▶ **Reading passage**:
>>>>>
Step 1: Take a deep breath.
Anyone who has ever practiced yoga or meditation knows about the power of breath. Lest you think this is some kind of new-age nonsense, you should know there is real science behind this idea.
Numerous studies, including a 2002 study by Pierre Philippot, Gaëtane Chapelle, and Sylvie Blairy, confirm the connection between mind and breath. Their study found that emotions like fear and anger produce different breathing patterns. What's more, participants could affect their emotions by actively changing their breathing patterns.
Public speaking courses often teach students to control their breathing. One easy method is simply to slow your breathing down by taking a deep inhale for a (slow) count of four, then exhaling for a count of four.
Train yourself to breath deeply before you speak. It calms you down. It short circuits your fear response and gives you a moment to organize your thoughts. In relaxing your mind and body, deep breathing also helps you convey a sense of confidence -- whether you have an audience of one or one thousand.
Step 2: Learn to listen.
You thought this was all about you speaking, right? Wrong.
In his course, Dickerson learned how to be an active listener. "I learned how to sift through information to pick out what is important and how to summarize quickly. Both of those skills have helped me throughout my career," says Dickerson, "particularly in job interviews."
In her blog for U.S. News & World Report, Miriam Salpeter affirms that active listening can help you with your job search. It can also make you better employee once you land that dream job.
<<<<<
▶ **Data for analysis**:
>>>>>
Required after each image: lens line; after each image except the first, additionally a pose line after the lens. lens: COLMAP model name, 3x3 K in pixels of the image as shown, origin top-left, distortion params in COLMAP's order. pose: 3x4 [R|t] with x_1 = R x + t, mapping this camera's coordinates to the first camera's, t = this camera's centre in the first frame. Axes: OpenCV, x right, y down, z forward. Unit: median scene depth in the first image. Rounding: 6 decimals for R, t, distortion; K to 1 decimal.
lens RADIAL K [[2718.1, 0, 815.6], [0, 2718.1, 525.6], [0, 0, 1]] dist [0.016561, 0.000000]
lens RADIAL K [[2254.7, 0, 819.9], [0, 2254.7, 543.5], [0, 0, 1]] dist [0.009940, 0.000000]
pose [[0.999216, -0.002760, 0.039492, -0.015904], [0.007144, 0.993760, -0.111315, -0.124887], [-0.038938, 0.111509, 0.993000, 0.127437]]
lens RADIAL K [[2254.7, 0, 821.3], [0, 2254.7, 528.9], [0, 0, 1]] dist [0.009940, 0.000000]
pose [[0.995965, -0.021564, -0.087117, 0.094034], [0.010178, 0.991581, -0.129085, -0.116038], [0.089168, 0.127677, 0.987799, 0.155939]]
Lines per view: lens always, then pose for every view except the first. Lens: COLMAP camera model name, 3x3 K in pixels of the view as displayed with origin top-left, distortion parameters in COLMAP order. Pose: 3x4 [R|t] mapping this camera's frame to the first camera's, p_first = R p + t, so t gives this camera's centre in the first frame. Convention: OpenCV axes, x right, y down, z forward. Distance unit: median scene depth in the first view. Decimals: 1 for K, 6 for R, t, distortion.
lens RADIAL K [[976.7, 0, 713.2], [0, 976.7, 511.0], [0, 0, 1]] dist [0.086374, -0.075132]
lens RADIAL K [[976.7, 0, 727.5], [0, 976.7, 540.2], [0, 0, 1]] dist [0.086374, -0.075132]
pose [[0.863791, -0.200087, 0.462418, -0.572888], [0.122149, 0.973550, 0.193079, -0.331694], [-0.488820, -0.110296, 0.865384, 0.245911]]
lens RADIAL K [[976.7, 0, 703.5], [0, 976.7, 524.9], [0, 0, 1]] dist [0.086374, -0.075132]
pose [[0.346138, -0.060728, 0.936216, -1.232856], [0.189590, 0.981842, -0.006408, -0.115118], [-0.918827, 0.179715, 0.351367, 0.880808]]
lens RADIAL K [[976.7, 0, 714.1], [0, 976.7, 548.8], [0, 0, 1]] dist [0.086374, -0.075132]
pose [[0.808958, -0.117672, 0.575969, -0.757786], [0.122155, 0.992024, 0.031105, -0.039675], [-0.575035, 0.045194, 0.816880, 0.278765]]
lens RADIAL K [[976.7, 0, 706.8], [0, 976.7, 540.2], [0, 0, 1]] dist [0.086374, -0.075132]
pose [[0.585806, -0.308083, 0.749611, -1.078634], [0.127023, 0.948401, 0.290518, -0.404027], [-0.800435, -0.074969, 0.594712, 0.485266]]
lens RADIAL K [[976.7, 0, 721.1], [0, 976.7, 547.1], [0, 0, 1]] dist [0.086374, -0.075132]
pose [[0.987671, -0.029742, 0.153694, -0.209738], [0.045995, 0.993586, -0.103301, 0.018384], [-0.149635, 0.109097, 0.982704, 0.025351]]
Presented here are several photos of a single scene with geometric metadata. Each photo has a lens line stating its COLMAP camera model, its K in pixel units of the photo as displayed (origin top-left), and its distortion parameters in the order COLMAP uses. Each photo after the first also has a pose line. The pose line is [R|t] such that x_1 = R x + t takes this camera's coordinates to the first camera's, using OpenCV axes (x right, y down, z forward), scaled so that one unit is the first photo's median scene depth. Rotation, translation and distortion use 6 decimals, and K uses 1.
<<<<<
From the text on breathing and listening, return the part from "Train yourself to" up to and including "that dream job.", copied word for word.

▶ **Result of this exercise**:
Train yourself to breath deeply before you speak. It calms you down. It short circuits your fear response and gives you a moment to organize your thoughts. In relaxing your mind and body, deep breathing also helps you convey a sense of confidence -- whether you have an audience of one or one thousand.
Step 2: Learn to listen.
You thought this was all about you speaking, right? Wrong.
In his course, Dickerson learned how to be an active listener. "I learned how to sift through information to pick out what is important and how to summarize quickly. Both of those skills have helped me throughout my career," says Dickerson, "particularly in job interviews."
In her blog for U.S. News & World Report, Miriam Salpeter affirms that active listening can help you with your job search. It can also make you better employee once you land that dream job.